When she was granted a review of the situation, “defendants would only offer her placement in general population of the men’s prison, not placement in a women’s facility,” the suit reads. It also required her to sign a waiver saying she wouldn’t hold the public safety department liable if anything happened to her in the men’s prison, it says. She refused that proposal and remained in solitary confinement until she was released in mid-May 2022, the suit reads.
Gilliam feels the arrangement was “punitive, like she did something wrong and was being maliciously punished for that perceived wrong,” the suit reads. Gilliam “suffered anxiety and depression as a result of her time in administrative segregation,” according to the suit.
Gilliam was released in May 2022 and is on supervised probation, the suit reads.
The suit alleges the department violated Gilliam’s 14th Amendment rights in part by failing to protect her from violence and provide adequate medical care, and by discriminating based on sex.
The suit also alleges the department illegally discriminated against Gilliam on the basis of disability: gender dysphoria, a disability that a federal appellate court ruled last year is protected from discrimination under the Americans with Disabilities Act.

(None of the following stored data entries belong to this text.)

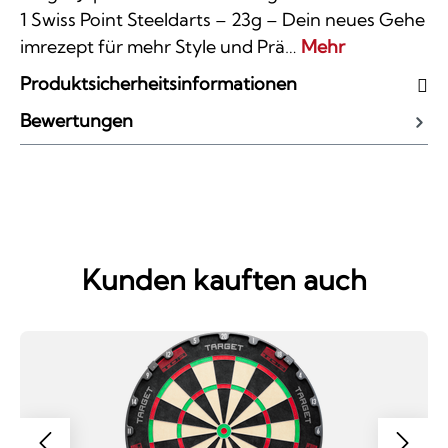
1 Swiss Point Steeldarts – 23g – Dein neues Gehe
imrezept für mehr Style und Prä…
Mehr
Produktsicherheitsinformationen
Bewertungen
Kunden kauften auch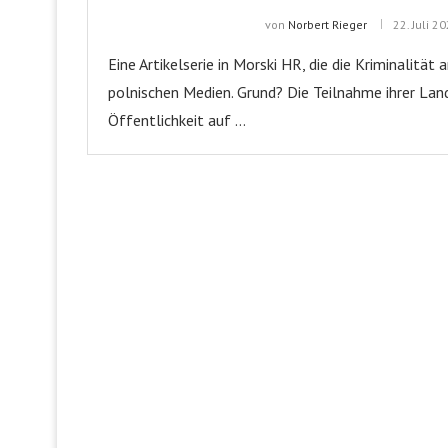
von
Norbert Rieger
22. Juli 2
Eine Artikelserie in Morski HR, die die Kriminalität
polnischen Medien. Grund? Die Teilnahme ihrer Lan
Öffentlichkeit auf …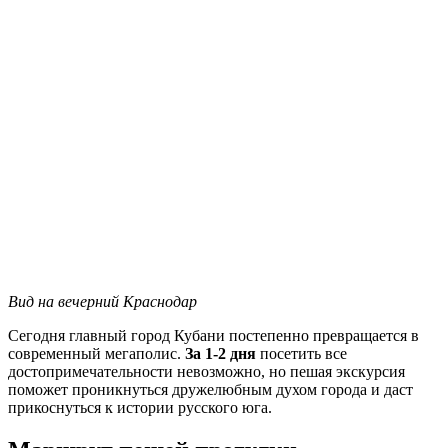
Вид на вечерний Краснодар
Сегодня главный город Кубани постепенно превращается в
современный мегаполис.
За 1-2 дня
посетить все
достопримечательности невозможно, но пешая экскурсия
поможет проникнуться дружелюбным духом города и даст
прикоснуться к истории русского юга.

The lawsuit asks for punitive and compensatory damages. It also asks the court to order the department to give inmates with gender dysphoria adequate and necessary medical care, and to “house inmates with gender dysphoria in accordance with their gender identity.”
“They subjected her to mistreatment and even torture, in violation of the US Constitution and the federal disability rights laws,” Hill said. “Chelsea Gilliam is bravely standing up to fight this injustice and make sure this treatment does not happen to other transgender people who interact with the criminal system.”
Besides the state public safety and correctional services department, the lawsuit names as defendants the department’s secretary and acting deputy secretary, as well as other department employees, including the wardens of both facilities.
Mark Vernarelli, a spokesperson for the Maryland Department of Public Safety and Correctional Services, said in an email to CNN that it cannot comment on the pending lawsuit, but said that it takes the protection of those who are incarcerated “very seriously – and treats with urgency – the protection of every single incarcerated person’s dignity and safety.”
“The department has met with advocacy groups and has tirelessly worked on the complex issues related to the transgender incarcerated population, and is committed to updating its policies as necessary based on correctional and medical professionals’ recommendations to ensure the safety of everyone in our facilities,” Vernarelli said.
Attorneys have not yet been assigned to represent the other defendants involved in this lawsuit.